ALMOST 7,500 PEOPLE were sent to jail in 2012 for not paying fines, according to new figures.
The numbers, which translate to an average of 20 people per day, are a significant increase on previous years despite recent moves to stop so many people from being sent to prison for the offence, which is considered relatively minor.
There has been a growing consensus that jailing people for shorts periods of time – often just hours – for not paying a fine is an ineffective way to deal with the issue and a major waste of resources.
The cost of sending so many people to jail has been estimated to be at least €2 million per year.
The Government has announced plans for a radical overhaul of the system which will allow people to pay fines in instalments spaced over a year.

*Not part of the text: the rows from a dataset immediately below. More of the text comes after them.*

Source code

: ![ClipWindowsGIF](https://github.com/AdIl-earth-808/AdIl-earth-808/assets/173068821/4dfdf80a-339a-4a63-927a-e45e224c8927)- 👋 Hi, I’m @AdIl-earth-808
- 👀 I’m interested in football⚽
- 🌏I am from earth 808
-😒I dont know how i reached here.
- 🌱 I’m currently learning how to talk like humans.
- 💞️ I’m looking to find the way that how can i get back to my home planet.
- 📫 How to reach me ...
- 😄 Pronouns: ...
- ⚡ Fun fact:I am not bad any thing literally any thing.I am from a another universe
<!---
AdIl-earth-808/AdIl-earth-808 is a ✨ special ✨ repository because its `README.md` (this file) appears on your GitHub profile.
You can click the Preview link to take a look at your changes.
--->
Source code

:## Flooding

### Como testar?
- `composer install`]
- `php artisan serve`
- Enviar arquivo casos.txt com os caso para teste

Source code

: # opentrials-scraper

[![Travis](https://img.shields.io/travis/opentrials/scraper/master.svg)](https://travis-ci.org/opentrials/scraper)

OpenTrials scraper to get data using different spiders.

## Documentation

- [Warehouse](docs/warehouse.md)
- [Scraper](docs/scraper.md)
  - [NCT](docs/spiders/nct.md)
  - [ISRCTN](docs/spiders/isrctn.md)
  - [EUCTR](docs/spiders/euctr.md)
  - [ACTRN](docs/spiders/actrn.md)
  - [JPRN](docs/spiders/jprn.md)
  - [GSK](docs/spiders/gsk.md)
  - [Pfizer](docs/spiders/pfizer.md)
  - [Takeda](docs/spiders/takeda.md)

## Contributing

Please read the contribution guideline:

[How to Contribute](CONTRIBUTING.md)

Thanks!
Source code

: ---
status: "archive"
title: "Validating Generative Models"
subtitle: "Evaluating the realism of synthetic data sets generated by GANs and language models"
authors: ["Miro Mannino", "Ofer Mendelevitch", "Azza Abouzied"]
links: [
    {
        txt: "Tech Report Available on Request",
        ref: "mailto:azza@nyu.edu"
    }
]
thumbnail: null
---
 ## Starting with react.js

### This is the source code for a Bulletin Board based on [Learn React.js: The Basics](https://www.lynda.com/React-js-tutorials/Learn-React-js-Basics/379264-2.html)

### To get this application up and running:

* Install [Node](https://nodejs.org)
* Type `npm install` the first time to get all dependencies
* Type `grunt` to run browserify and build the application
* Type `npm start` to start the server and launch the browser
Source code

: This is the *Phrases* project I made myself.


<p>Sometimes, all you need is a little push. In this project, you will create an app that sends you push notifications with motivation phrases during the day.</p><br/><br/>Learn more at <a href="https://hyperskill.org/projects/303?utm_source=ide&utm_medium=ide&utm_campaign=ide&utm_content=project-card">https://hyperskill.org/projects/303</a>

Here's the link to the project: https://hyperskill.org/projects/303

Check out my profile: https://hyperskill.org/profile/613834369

However the new system requires a major overhaul of the IT system in the courts service and is estimated to cost €400,000.
The Irish Penal Reform Trust said the practice of imprisoning people for defaulting on fines was “wasteful” and made “no sense”.
Jane Mulcahy of the IPRT pointed out that 85 per cent of people who are sentenced for the offence return to prison within four years.
- The total number of people jailed for non-payment of fines:
- 2012: 7,467
- 2011: 6,727
- 2010: 5,995
- 2009: 4,350
A spokesperson for the IPRT told TheJournal.ie:
Imprisonment for fine default not only causes great distress to the defaulter, but also costs the State considerable resources not only in terms of arresting, transporting and imprisoning the defaulter, as well as the lost revenue of the fine itself where it is mitigated or “purged” by a term of imprisonment, however brief.
Dramatic increase in recent years
Justice Minister Alan Shatter released the numbers in response to a question from Dublin West TD Patrick Nulty this week.
The Minister told the Dáil that the number of people in jail at any one time for not paying fines is a tiny percentage of the overall prisoner population.
However the figures have been growing dramatically in recent years; just 2,520 people were jailed in 2008 for not paying fines, one third of the number sent to jail for the offence last year.
A spokesperson for the Department of Justice said the Fines (Amendment) Bill should be published before the summer and is likely to be enacted by the end of the year.